Text
>>>

BACKGROUND
FIG. 1 illustrates a prior art switching power supply with output current sensing as disclosed in U.S. Pat. No. 6,683,441. The system of FIG. 1 includes a controller 20 that generates switching control signals SC1 and SC2 to drive switch circuits 10 and 12, thereby controlling the amount of power delivered to the load 22 through inductors 14 and 16. Additional circuitry would typically be included to sense the output voltage VOUT so the controller can modulate the switch signals to maintain a constant output voltage regardless of the amount of current consumed by the load. The sensed output voltage is usually combined with an input signal to generate an error signal that is applied to the controller for closed-loop control of the output. Additional components such as capacitors would typically also be added for filtering the output voltage.
The system of FIG. 1 also includes a current sensing circuit 18 to generate a signal VCS that provides a measure of the total combined output current delivered to the load. The current sense signal may be used in numerous ways. For example, it may be used to provide over-current shutdown, it may be used to implement current-mode regulation, or it may be combined with voltage feedback to establish a droop impedance for adaptive voltage positioning (AVP) control schemes.
The system of FIG. 1 is known as a multi-phase switching power supply because the power components including the switches and inductors are repeated to produce multiple output currents that are summed together to provide the total output current. This increases the amount of current available from the power supply, but also increases the complexity of the controller and sensing circuits.
BRIEF DESCRIPTION OF THE DRAWINGS
FIG. 1 illustrates a prior art multi-phase switching power supply.
FIG. 2 illustrates an embodiment of a switching power supply control system according to the inventive principles of this patent disclosure.
FIG. 3 illustrates another embodiment of a switching power supply control system according to the inventive principles of this patent disclosure.
FIG. 4 illustrates an example embodiment of a switching power supply control system according to the inventive principles of this patent disclosure.
FIG. 5 illustrates an example embodiment of a feedback network according to the inventive principles of this patent disclosure.
FIG. 6 illustrates a generalized embodiment of a switching power supply control system according to the inventive principles of this patent disclosure.
FIG. 7 illustrates example waveforms of signals for the embodiment of FIG. 6.
FIG. 8 illustrates another example embodiment according to the inventive principles of this patent disclosure.
FIGS. 9 and 10 illustrate example waveforms for embodiment of FIG. 8.
DETAILED DESCRIPTION
FIG. 2 illustrates an embodiment of a switching power supply control system according to the inventive principles of this patent disclosure. The embodiment of FIG. 2 includes a controller 24 that may generate any number of first switching control signals SC1, SC2, etc., that are intended to control switches in a switching power supply. In this example, the number of first signals is one, but the inventive principles of this patent disclosure apply to a controller having any number of switching control signals. Logic 26 uses the first switching control signals to generate a greater number of second switching control signals SCA, SCB, etc. In this example, there are two second signals. Thus, the embodiment of FIG. 2 may allow a controller that is designed for a certain number of phases to control even more phases in a switching power supply.

<<<

Required action a
Which components of the FIG. 1 system does the power supply text identify with reference numbers? List each component with its number.
The rows that follow have no connection to the power supply text.

Data excerpts
>>>

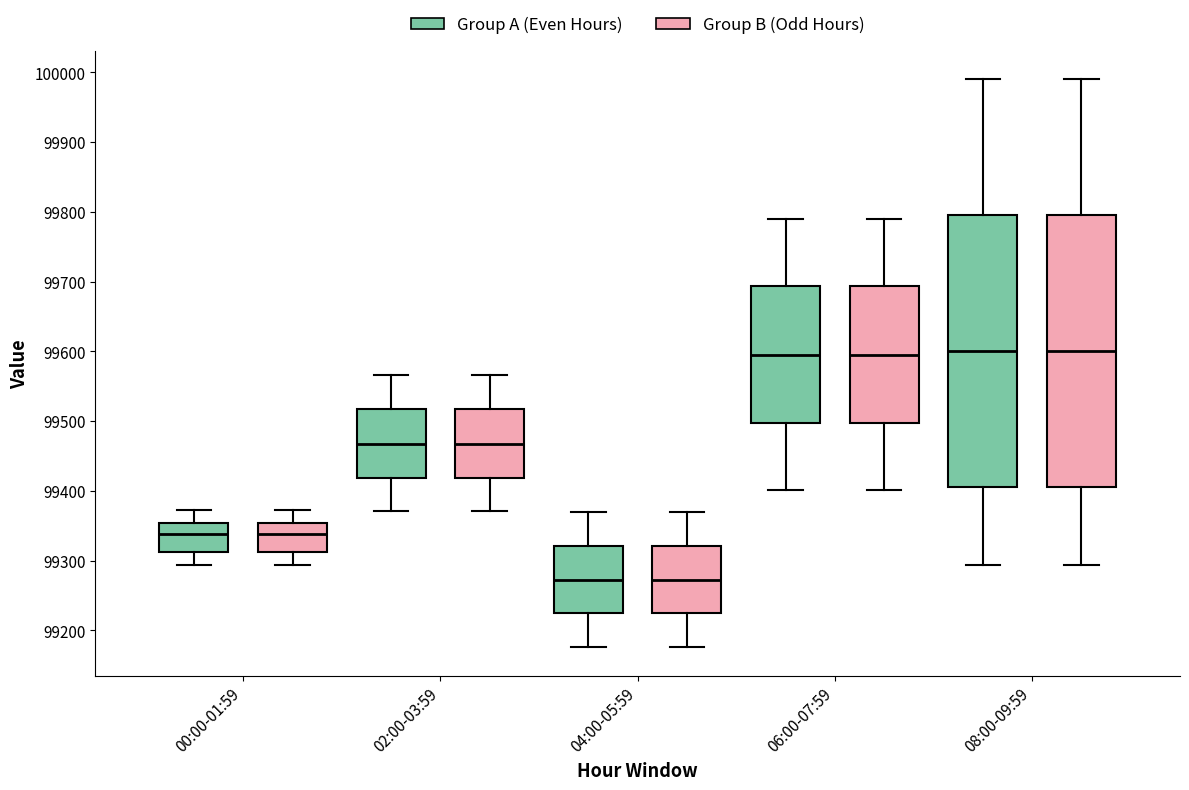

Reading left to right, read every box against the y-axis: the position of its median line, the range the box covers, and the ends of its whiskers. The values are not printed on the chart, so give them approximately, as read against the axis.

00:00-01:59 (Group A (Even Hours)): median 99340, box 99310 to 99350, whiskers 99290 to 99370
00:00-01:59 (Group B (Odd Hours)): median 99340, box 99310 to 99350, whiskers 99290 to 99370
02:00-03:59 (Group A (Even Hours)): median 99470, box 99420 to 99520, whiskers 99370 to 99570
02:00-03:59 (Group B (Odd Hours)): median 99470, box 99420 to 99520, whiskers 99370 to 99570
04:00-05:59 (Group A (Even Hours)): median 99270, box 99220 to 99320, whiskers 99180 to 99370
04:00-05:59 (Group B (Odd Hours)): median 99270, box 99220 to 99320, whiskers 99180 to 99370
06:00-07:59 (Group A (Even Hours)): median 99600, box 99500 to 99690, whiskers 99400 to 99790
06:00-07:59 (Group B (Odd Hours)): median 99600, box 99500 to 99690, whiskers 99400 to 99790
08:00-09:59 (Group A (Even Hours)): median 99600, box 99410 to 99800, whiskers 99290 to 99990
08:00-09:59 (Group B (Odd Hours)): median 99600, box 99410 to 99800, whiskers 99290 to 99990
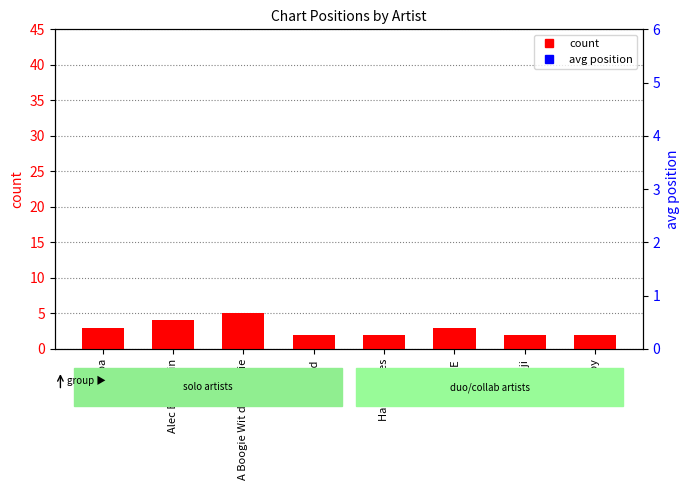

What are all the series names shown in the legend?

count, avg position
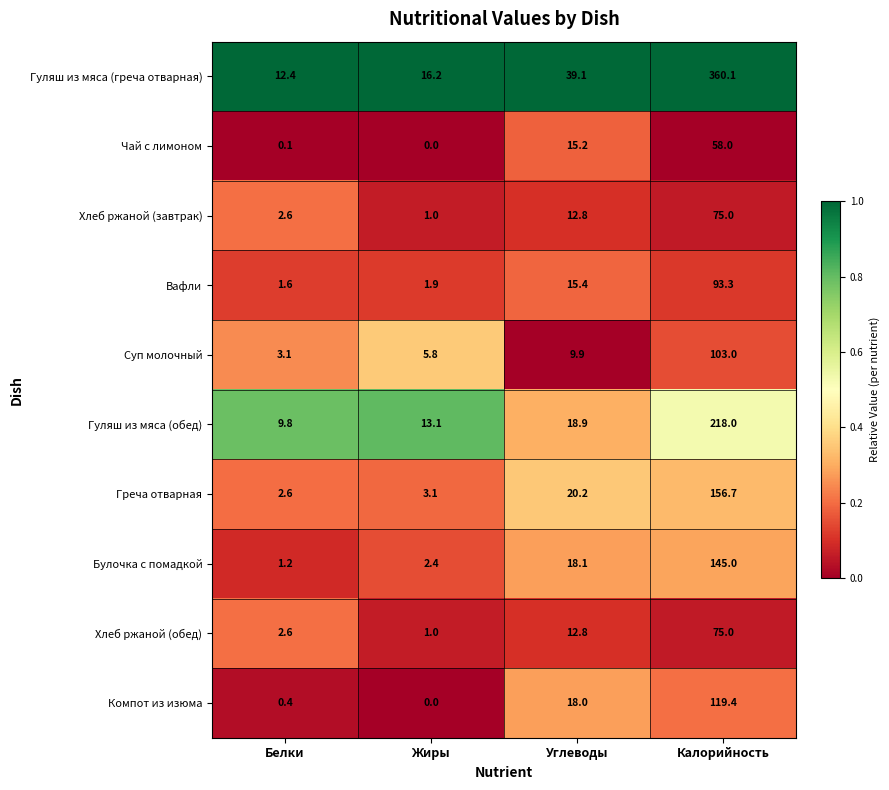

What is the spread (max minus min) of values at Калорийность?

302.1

<<<

Required action b
Copy the rows verbatim, starting at the row that contains "00:00-01:59 (Group A" and ending after the row that contains "02:00-03:59 (Group B".

Exercise output a
- Controller 20
- Switch circuit 10
- Switch circuit 12
- Inductor 14
- Inductor 16
- Current sensing circuit 18
- Load 22

Exercise output b
00:00-01:59 (Group A (Even Hours)): median 99340, box 99310 to 99350, whiskers 99290 to 99370
00:00-01:59 (Group B (Odd Hours)): median 99340, box 99310 to 99350, whiskers 99290 to 99370
02:00-03:59 (Group A (Even Hours)): median 99470, box 99420 to 99520, whiskers 99370 to 99570
02:00-03:59 (Group B (Odd Hours)): median 99470, box 99420 to 99520, whiskers 99370 to 99570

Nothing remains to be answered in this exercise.